» REQUIRED ACTION A
Answer these questions from the description of Not by Genes Alone:
(i) Which fields of work do Richerson and Boyd draw on?
(ii) What part of human biology is culture said to be as much a part of?
(iii) Which debate does the book abandon as fundamentally misconceived?
» REQUIRED ACTION B
Print the part of the description of Not by Genes Alone starting with "In abandoning the" and going on through "generations to come.".

» PASSAGE
Not by Genes Alone offers a radical interpretation of human evolution, arguing that our ecological dominance and our singular social systems stem from a psychology uniquely adapted to create complex culture. Richerson and Boyd illustrate here that culture is neither superorganic nor the handmaiden of the genes. Rather, it is essential to human adaptation, as much a part of human biology as bipedal locomotion. Drawing on work in the fields of anthropology, political science, sociology, and economics—and building their case with such fascinating examples as kayaks, corporations, clever knots, and yams that require twelve men to carry them—Richerson and Boyd convincingly demonstrate that culture and biology are inextricably linked, and they show us how to think about their interaction in a way that yields a richer understanding of human nature.

In abandoning the nature-versus-nurture debate as fundamentally misconceived,
Not by Genes Alone is a truly original and groundbreaking theory of the role of culture in evolution and a book to be reckoned with for generations to come.

» STORED DATA
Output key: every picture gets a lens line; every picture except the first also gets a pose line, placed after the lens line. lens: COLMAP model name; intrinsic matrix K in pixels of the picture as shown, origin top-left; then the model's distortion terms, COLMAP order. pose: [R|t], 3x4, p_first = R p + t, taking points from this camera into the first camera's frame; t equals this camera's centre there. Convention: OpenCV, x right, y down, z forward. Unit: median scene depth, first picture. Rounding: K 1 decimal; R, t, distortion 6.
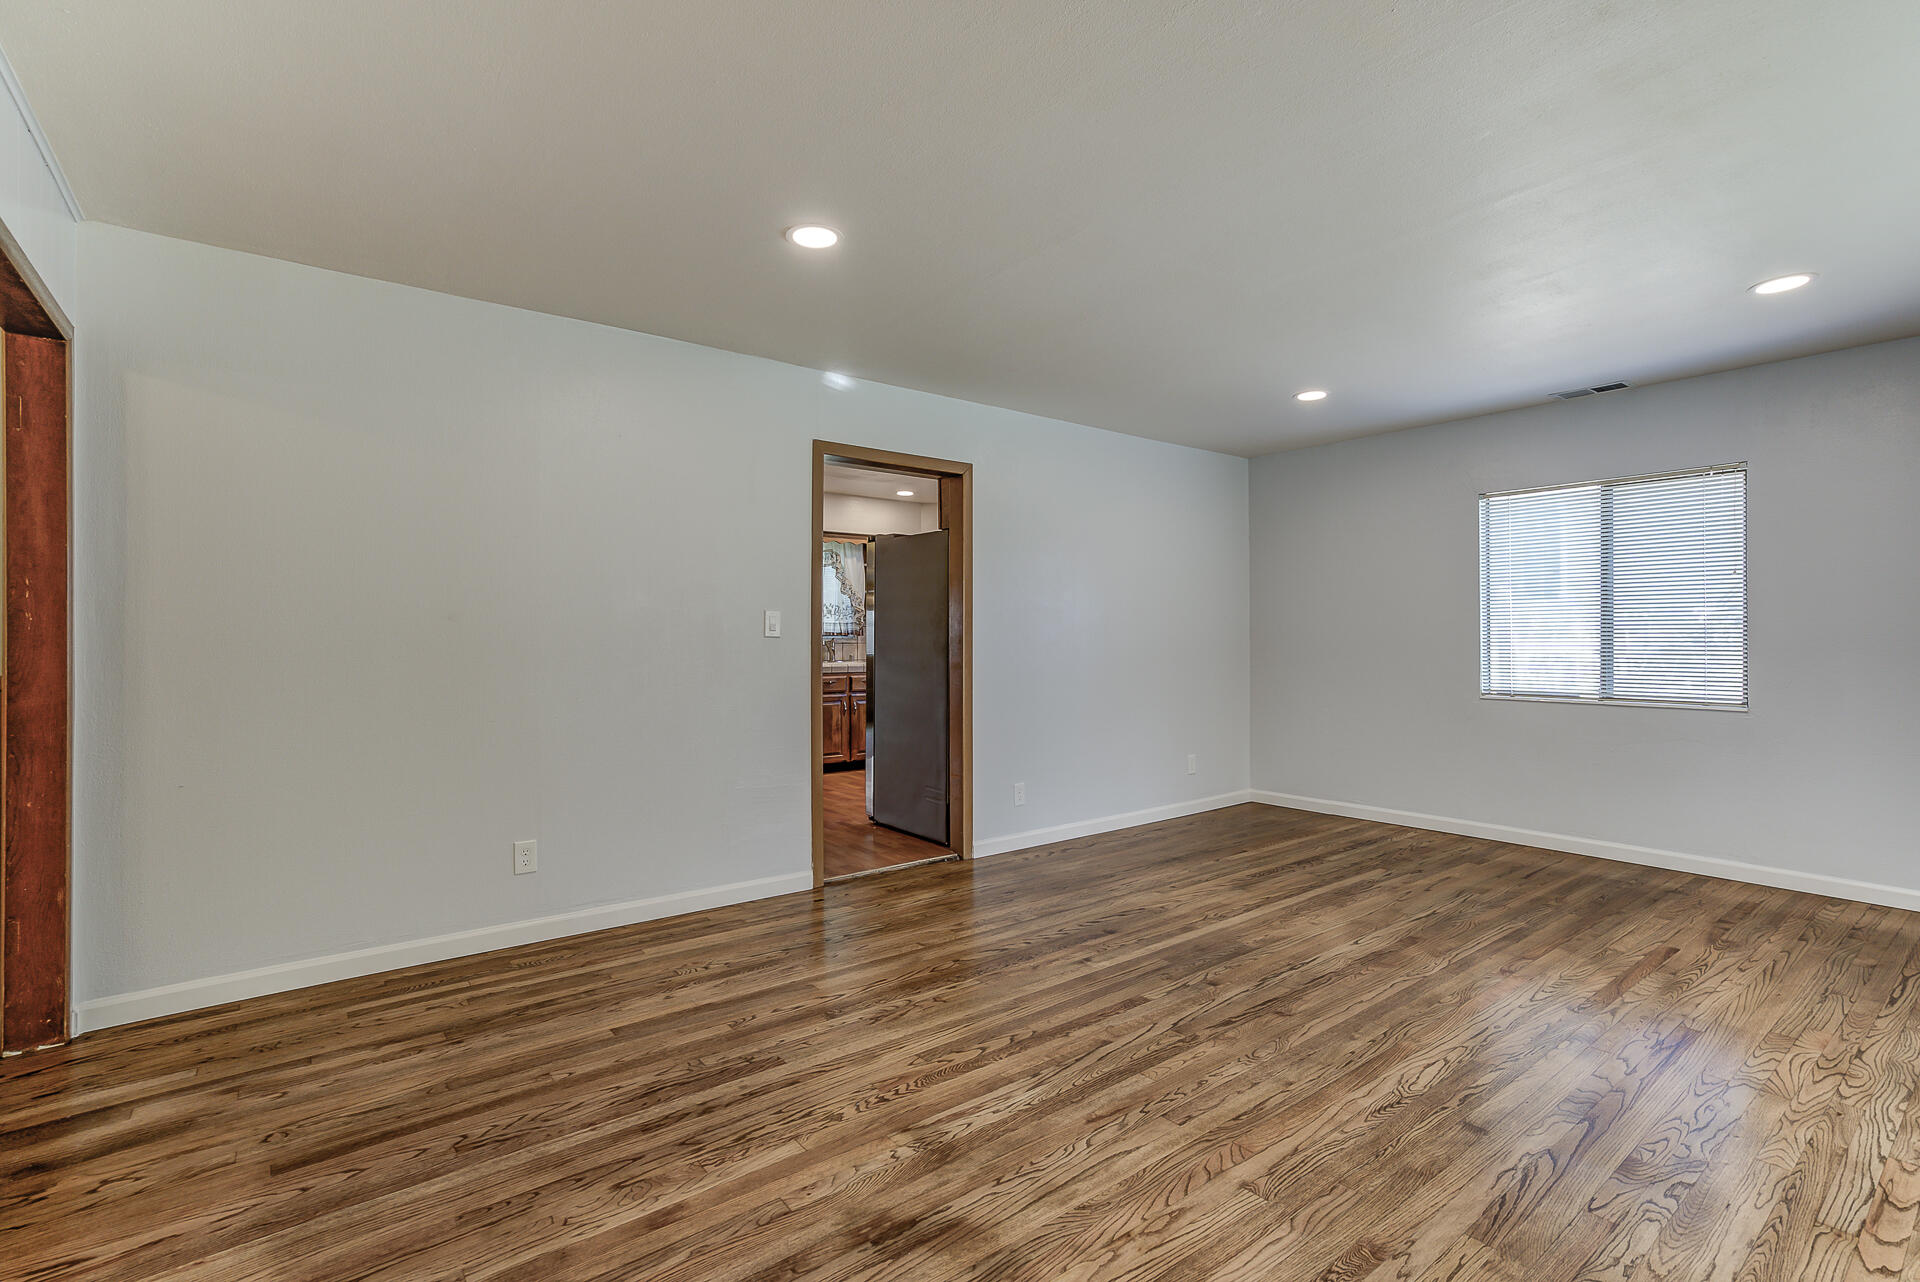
lens RADIAL K [[877.6, 0, 973.7], [0, 877.6, 633.7], [0, 0, 1]] dist [-0.044184, 0.022979]
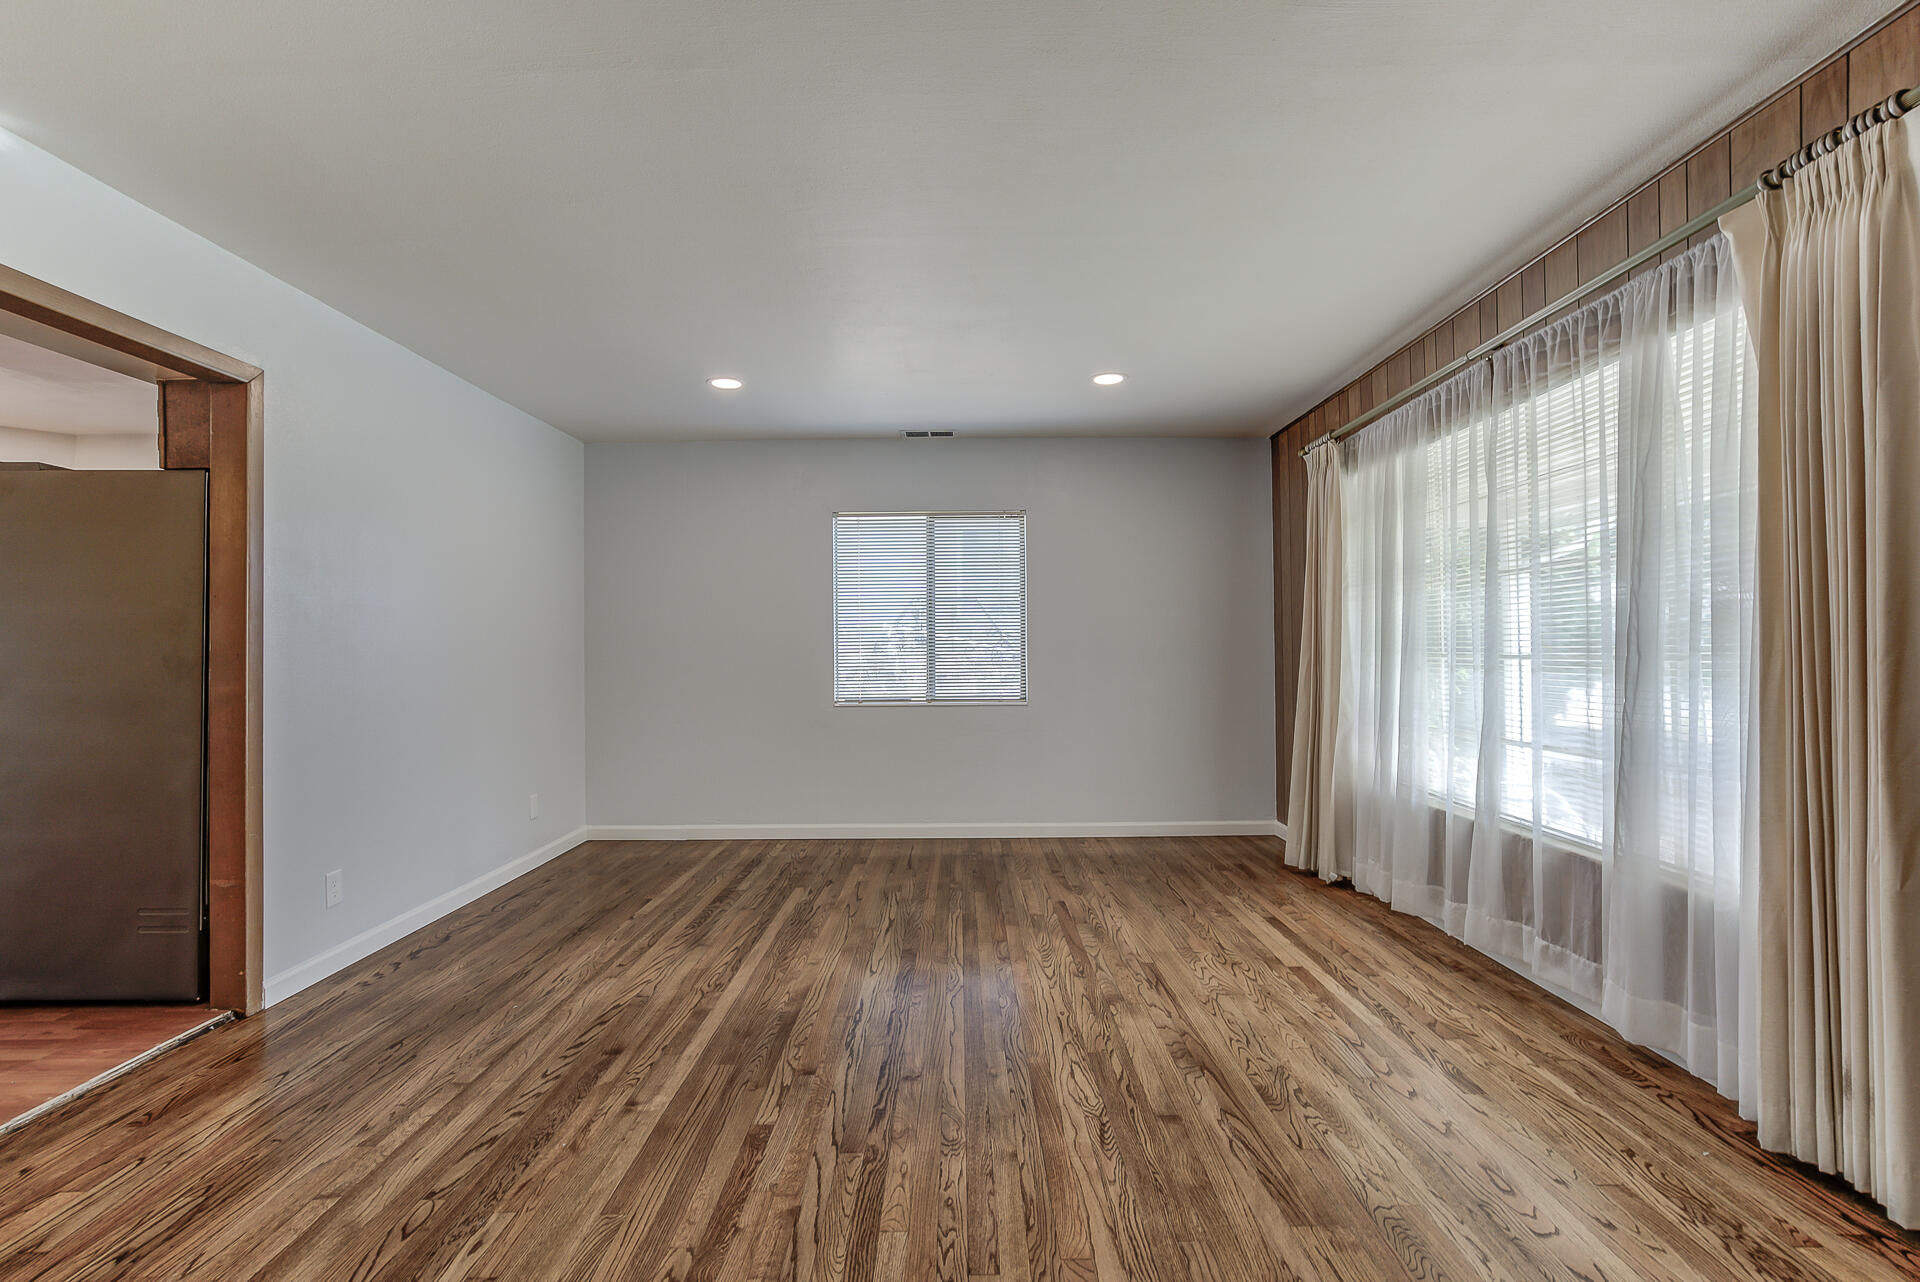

» TASK ANSWER A
(i) Anthropology, political science, sociology, and economics.
(ii) Bipedal locomotion.
(iii) The nature-versus-nurture debate.

» TASK ANSWER B
In abandoning the nature-versus-nurture debate as fundamentally misconceived,
Not by Genes Alone is a truly original and groundbreaking theory of the role of culture in evolution and a book to be reckoned with for generations to come.